--- Jobs ---
a) Answer these questions using the article on turning store visitors into sales:
(i) Where can the register be placed to hide queues?
(ii) What does loud music get people to do?
(iii) Which genre of music is understood to trigger more impulse purchasing?
b) Using the article on turning store visitors into sales, list every kind of music it mentions, each with the effect the article gives for it.

One of the biggest challenges for brick and mortar retailers is translating footfall into sales. It’s a familiar scene for many businesses: the store is heaving with people, staff are busy assisting customers but the sales data from the day is truly disappointing. Getting visitors into the store is only the first hurdle for retailers, getting them to convert in-store and purchase goods is the next challenge. However, there are some tricks of the trade that can subtly push your visitors closer towards the till. These small changes can bring big results without a total overhaul of the business.
1. Hide the Queue
Busy stores can make an unpleasant shopping environment for customers who are looking to be delighted in-store. They want convenience and speed at checkout, a large queue is off-putting and will turn an impatient or busy customer towards the door. You can hide queues by placing the register at the back of the store or hidden around a corner. This is a ploy used by many large retailers, with the registers placed at the back so the customer is also forced to walk through the store and view more products before making their transaction. A win-win from a design perspective.
Most people notice a few songs playing as you wander into a store. The music being played isn’t merely there to create the right ambience, it’s a subtle tool used to increase sales. Yet, it isn’t quite as simple as play any old song and sales will increase. Each genre can have a particular effect on visitors, depending on your goals and target demographic you can use music tactically. Loud music gets people to move through the store quicker, while slower and quieter music makes customers stay longer in store. Pop music is understood to trigger more impulse purchasing. Each demographic responds to differently to music too. Background music allegedly leads older customers to shop for longer and purchase more, whilst foreground music is said to have the same effect on a younger audience.

Lines of data
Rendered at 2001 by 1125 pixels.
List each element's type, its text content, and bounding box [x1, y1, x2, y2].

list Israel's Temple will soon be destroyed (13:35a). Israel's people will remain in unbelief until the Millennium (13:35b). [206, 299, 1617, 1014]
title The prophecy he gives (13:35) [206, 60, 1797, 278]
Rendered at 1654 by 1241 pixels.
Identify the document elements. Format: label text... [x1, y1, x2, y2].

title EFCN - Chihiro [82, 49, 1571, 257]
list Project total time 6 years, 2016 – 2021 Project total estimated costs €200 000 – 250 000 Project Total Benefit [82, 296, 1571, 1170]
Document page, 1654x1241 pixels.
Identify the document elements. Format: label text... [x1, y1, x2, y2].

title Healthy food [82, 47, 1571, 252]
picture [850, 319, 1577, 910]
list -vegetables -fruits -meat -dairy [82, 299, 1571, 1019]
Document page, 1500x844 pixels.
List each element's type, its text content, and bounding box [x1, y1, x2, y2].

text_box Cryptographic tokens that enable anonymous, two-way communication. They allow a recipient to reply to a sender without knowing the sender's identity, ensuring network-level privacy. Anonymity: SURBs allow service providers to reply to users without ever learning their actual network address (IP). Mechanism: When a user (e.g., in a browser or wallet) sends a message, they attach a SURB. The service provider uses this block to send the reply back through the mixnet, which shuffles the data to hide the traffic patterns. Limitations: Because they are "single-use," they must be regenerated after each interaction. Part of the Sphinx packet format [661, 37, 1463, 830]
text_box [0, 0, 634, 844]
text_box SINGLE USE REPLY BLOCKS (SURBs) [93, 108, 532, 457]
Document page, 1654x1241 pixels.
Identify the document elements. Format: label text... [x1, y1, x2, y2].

--- Answers by task ---
a)
(i) At the back of the store or hidden around a corner.
(ii) Move through the store quicker.
(iii) Pop music.

b)
- Loud music: gets people to move through the store quicker.
- Slower and quieter music: makes customers stay longer in store.
- Pop music: is understood to trigger more impulse purchasing.
- Background music: allegedly leads older customers to shop for longer and purchase more.
- Foreground music: is said to have the same effect on a younger audience.